Dataset excerpts below:

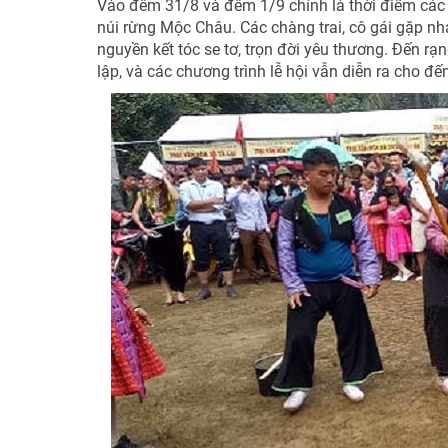
Vào đêm 31/8 và đêm 1/9 chính là thời điểm các t
núi rừng Mộc Châu. Các chàng trai, cô gái gặp nh
nguyền kết tóc se tơ, trọn đời yêu thương. Đến r
lập, và các chương trình lễ hội vẫn diễn ra cho đế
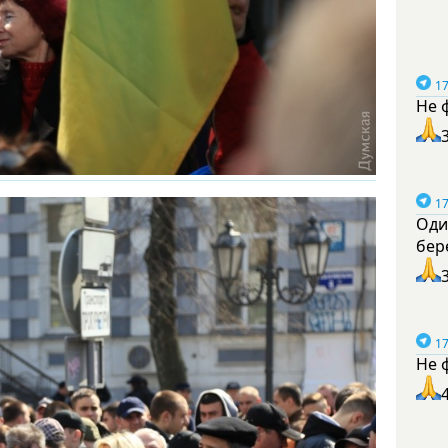
17
Не 
17
Оди
бер
17
Не 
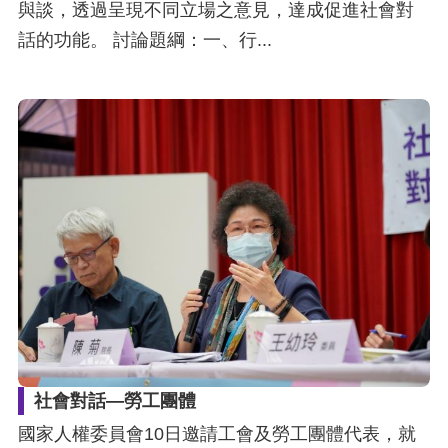
與談，透過呈現不同立場之意見，達成促進社會對
話的功能。 討論題綱：一、行...
網
站
安
全
政
策
隱
私
權
保
護
社會對話—勞工團體
政
國家人權委員會10日邀請工會及勞工團體代表，就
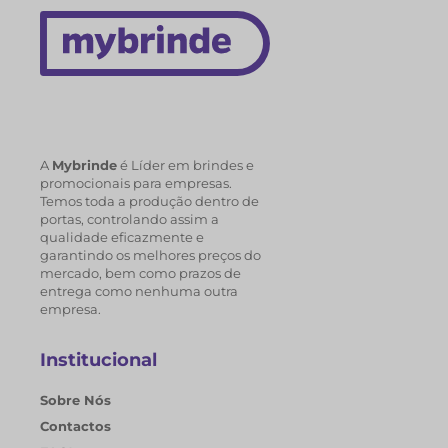
A
Mybrinde
é Líder em brindes e
promocionais para empresas.
Temos toda a produção dentro de
portas, controlando assim a
qualidade eficazmente e
garantindo os melhores preços do
mercado, bem como prazos de
entrega como nenhuma outra
empresa.
Institucional
Sobre Nós
Contactos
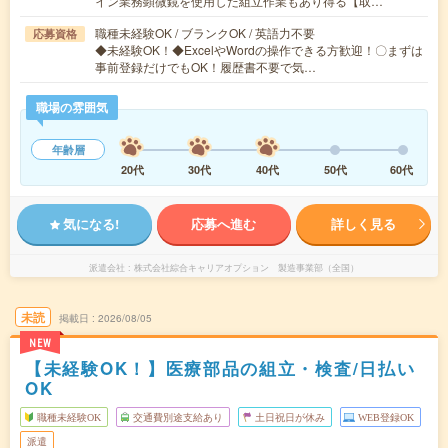
イン業務顕微鏡を使用した組立作業もあり得る【取…
職種未経験OK / ブランクOK / 英語力不要
応募資格
◆未経験OK！◆ExcelやWordの操作できる方歓迎！〇まずは
事前登録だけでもOK！履歴書不要で気…
職場の雰囲気
年齢層
20代
30代
40代
50代
60代
気になる!
応募へ進む
詳しく見る
派遣会社
株式会社綜合キャリアオプション 製造事業部（全国）
未読
掲載日
2026/08/05
NEW
【未経験OK！】医療部品の組立・検査/日払い
OK
職種未経験OK
交通費別途支給あり
土日祝日が休み
WEB登録OK
派遣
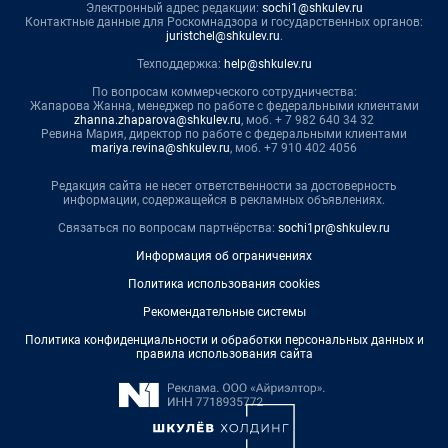
Электронный адрес редакции:
sochi1@shkulev.ru
Контактные данные для Роскомнадзора и государственных органов:
juristchel@shkulev.ru
.
Техподдержка:
help@shkulev.ru
По вопросам коммерческого сотрудничества:
Жапарова Жанна, менеджер по работе с федеральными клиентами
zhanna.zhaparova@shkulev.ru
, моб. + 7 982 640 34 32
Ревина Мария, директор по работе с федеральными клиентами
mariya.revina@shkulev.ru
, моб. +7 910 402 4056
Редакция сайта не несет ответственности за достоверность
информации, содержащейся в рекламных объявлениях.
Связаться по вопросам партнёрства:
sochi1pr@shkulev.ru
Информация об ограничениях
Политика использования cookies
Рекомендательные системы
Политика конфиденциальности и обработки персональных данных и
правила использования сайта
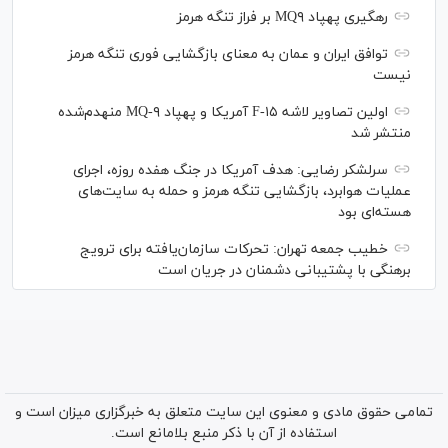
رهگیری پهپاد MQ۹ بر فراز تنگه هرمز
توافق ایران و عمان به معنای بازگشایی فوری تنگه هرمز
نیست
اولین تصاویر لاشه F-۱۵ آمریکا و پهپاد MQ-۹ منهدم‌شده
منتشر شد
سرلشکر رضایی: هدف آمریکا در جنگ هفده روزه، اجرای
عملیات هوابرد، بازگشایی تنگه هرمز و حمله به سایت‌های
هسته‌ای بود
خطیب جمعه تهران: تحرکات سازمان‌یافته برای ترویج
برهنگی با پشتیبانی دشمنان در جریان است
تمامی حقوق مادی و معنوی این سایت متعلق به خبرگزاری میزان است و
استفاده از آن با ذکر منبع بلامانع است.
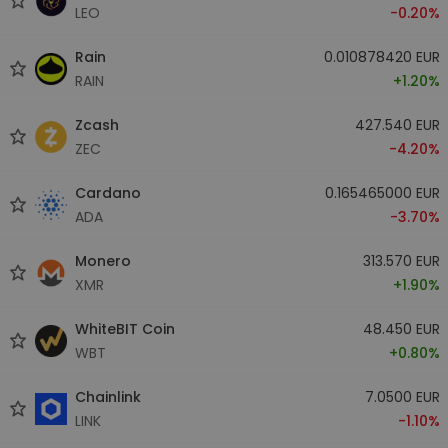
LEO
-0.20%
Rain
0.010878420 EUR
RAIN
+1.20%
Zcash
427.540 EUR
ZEC
-4.20%
Cardano
0.165465000 EUR
ADA
-3.70%
Monero
313.570 EUR
XMR
+1.90%
WhiteBIT Coin
48.450 EUR
WBT
+0.80%
Chainlink
7.0500 EUR
LINK
-1.10%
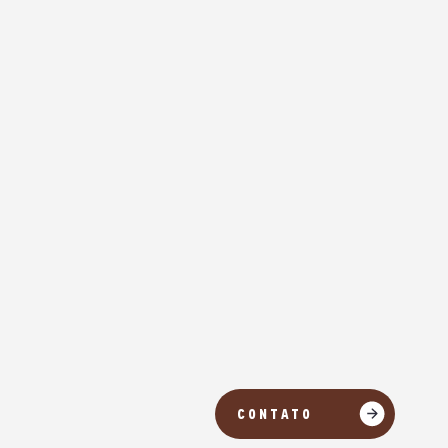
CONTATO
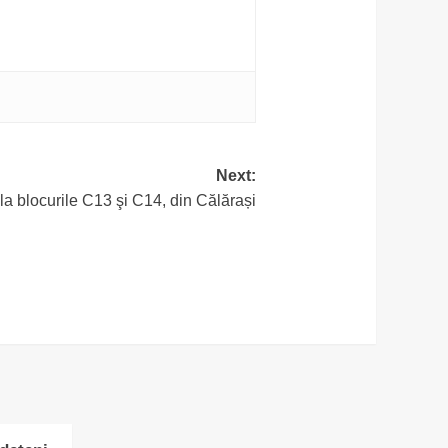
Next:
la blocurile C13 şi C14, din Călărași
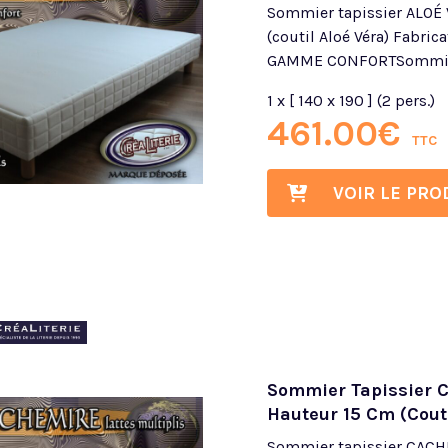
Sommier tapissier ALOÉ 
(coutil Aloé Véra) Fabric
GAMME CONFORTSommier 
1 x [ 140 x 190 ] (2 pers.)
461.00
€
TTC
VOIR LE PRO
Sommier Tapissier C
Hauteur 15 Cm (cout
Sommier tapissier CACHE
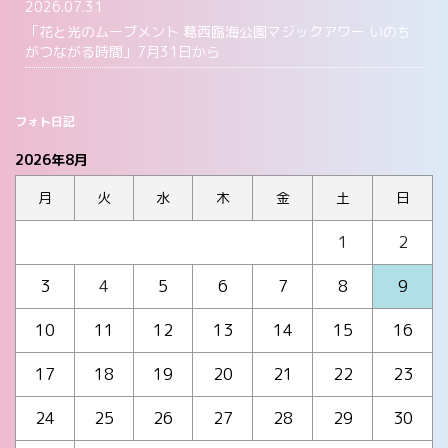
2026.07.31
「花と光のムーブメント 葛西臨海公園マジックアワー いのち
がつながる時間」7月31日から
フォト日記
2026年8月
月
火
水
木
金
土
日
1
2
3
4
5
6
7
8
9
10
11
12
13
14
15
16
17
18
19
20
21
22
23
24
25
26
27
28
29
30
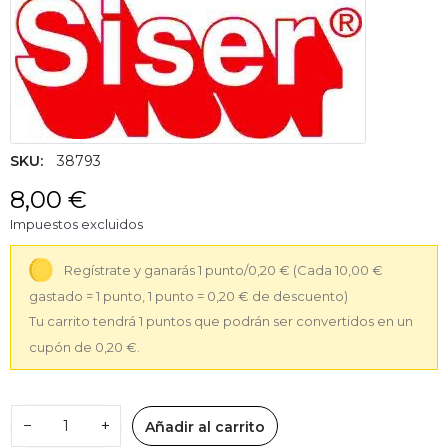
SKU:
38793
8,00 €
Impuestos excluidos
Regístrate y ganarás 1 punto/0,20 €
(Cada 10,00 €
gastado = 1 punto, 1 punto = 0,20 € de descuento)
Tu carrito tendrá 1 puntos que podrán ser convertidos en un
cupón de 0,20 €.
−
+
Añadir al carrito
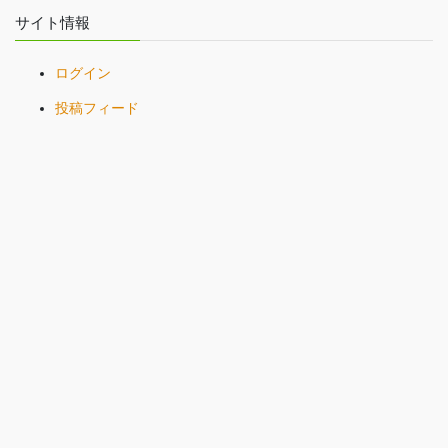
サイト情報
ログイン
投稿フィード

End of Dataset excerpts.

Activity
Using the entries above, output exactly the lines between the line holding "Связаться по вопросам" and the line holding "правила использования сайта", end lines included, and nothing more.

Exercise solution
Связаться по вопросам партнёрства:
sochi1pr@shkulev.ru
Информация об ограничениях
Политика использования cookies
Рекомендательные системы
Политика конфиденциальности и обработки персональных данных и
правила использования сайта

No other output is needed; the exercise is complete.